Carma is still focused on reducing traffic congestion, but its tech is applied to a different business model.
Today, Carma uses its app to help transit authorities manage tolls and express lanes — a product line the company first rolled out in 2013. For instance, the app can be used by a driver on a toll road or even track vehicle occupancy for HOV lanes. The app is designed to get more riders into cars and reward those people by reducing tolls or giving drivers access to the HOV lane.
The idea, O’Sullivan said, is to offer toll authorities a way to reduce capital expenditure by up to 20 times by not using large gantry-based infrastructure systems. And it has paid off.
O’Sullivan says Carma is profitable, although pursuing this lawsuit will cut into its bottom line. Still, he said it’s worth the cost.

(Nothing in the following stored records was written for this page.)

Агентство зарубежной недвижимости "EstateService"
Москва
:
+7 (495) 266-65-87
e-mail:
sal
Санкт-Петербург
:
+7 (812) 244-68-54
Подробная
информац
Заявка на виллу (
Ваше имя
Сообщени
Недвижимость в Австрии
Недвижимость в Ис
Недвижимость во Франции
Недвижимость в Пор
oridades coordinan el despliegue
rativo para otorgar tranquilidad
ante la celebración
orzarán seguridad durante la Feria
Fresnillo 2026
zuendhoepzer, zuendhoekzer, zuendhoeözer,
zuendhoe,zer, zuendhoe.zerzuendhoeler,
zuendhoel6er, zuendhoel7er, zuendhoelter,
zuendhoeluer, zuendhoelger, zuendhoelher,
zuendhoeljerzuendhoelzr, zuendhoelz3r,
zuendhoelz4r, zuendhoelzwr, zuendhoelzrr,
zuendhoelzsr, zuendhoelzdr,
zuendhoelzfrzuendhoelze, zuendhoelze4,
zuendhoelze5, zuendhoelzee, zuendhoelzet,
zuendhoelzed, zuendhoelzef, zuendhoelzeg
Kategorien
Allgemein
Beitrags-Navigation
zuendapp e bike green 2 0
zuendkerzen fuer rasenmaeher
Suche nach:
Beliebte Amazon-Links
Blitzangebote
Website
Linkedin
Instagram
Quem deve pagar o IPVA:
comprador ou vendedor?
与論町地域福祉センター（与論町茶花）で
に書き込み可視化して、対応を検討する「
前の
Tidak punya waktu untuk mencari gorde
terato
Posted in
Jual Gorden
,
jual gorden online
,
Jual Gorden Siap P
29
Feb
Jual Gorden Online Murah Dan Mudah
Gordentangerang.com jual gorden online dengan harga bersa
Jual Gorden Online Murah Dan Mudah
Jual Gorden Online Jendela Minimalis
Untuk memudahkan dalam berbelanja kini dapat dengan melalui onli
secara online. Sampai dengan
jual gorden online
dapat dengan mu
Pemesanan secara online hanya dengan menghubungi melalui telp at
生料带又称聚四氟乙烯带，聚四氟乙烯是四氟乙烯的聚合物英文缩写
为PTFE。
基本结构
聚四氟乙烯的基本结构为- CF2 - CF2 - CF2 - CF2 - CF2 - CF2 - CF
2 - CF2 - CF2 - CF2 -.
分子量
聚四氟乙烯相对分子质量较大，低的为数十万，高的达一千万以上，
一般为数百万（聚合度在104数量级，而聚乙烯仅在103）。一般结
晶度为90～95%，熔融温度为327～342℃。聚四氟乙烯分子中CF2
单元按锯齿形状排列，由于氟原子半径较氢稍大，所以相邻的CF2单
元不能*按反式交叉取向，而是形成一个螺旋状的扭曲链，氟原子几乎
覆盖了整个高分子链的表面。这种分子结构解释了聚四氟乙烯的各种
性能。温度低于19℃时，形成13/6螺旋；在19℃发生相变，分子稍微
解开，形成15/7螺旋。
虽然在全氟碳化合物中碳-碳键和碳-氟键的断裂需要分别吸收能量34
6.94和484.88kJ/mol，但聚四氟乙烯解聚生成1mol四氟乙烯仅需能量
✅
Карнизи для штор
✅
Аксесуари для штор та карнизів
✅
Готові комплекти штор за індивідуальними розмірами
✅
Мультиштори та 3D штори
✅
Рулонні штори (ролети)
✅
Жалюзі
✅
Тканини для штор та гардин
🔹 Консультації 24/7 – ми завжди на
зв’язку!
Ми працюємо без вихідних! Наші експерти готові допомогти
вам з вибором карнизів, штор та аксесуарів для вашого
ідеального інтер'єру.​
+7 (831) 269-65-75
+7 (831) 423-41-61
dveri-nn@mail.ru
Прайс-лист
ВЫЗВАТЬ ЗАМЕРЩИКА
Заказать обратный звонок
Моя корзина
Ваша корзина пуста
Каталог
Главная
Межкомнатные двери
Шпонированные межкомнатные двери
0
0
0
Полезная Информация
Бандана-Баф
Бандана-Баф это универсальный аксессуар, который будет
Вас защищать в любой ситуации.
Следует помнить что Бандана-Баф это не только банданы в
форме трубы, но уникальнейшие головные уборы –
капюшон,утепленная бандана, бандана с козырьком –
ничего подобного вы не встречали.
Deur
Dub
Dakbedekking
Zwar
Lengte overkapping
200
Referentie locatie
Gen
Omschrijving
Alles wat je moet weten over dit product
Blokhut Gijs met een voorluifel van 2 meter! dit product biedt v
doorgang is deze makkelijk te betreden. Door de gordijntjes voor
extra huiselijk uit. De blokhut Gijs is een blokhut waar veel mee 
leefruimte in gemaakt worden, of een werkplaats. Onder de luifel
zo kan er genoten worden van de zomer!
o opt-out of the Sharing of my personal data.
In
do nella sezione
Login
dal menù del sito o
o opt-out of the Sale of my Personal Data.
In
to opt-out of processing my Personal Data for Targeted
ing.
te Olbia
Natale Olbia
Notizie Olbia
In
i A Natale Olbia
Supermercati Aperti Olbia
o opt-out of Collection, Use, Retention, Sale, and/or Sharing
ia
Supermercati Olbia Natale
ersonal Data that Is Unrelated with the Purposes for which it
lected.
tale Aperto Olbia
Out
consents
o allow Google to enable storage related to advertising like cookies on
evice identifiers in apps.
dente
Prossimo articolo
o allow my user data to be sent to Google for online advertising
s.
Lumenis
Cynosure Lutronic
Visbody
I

“I think there’s a danger in society where we can’t rely on our patents to protect the rights of the inventors, and the patent system exists specifically to protect the rights of investors, not to reward copycats that just happen to have deeper pockets,” he said, pointing to Uber’s attempts at its own patents and the rejection of them by the USPTO.
“We think it’s something that’s important to recognize that the rights of a relatively small inventor are being trampled upon. But it’s not just for Carma, really. We think of this as a problem for the entire system. It’s a test of whether the rule of law still applies when a powerful tech giant is involved.”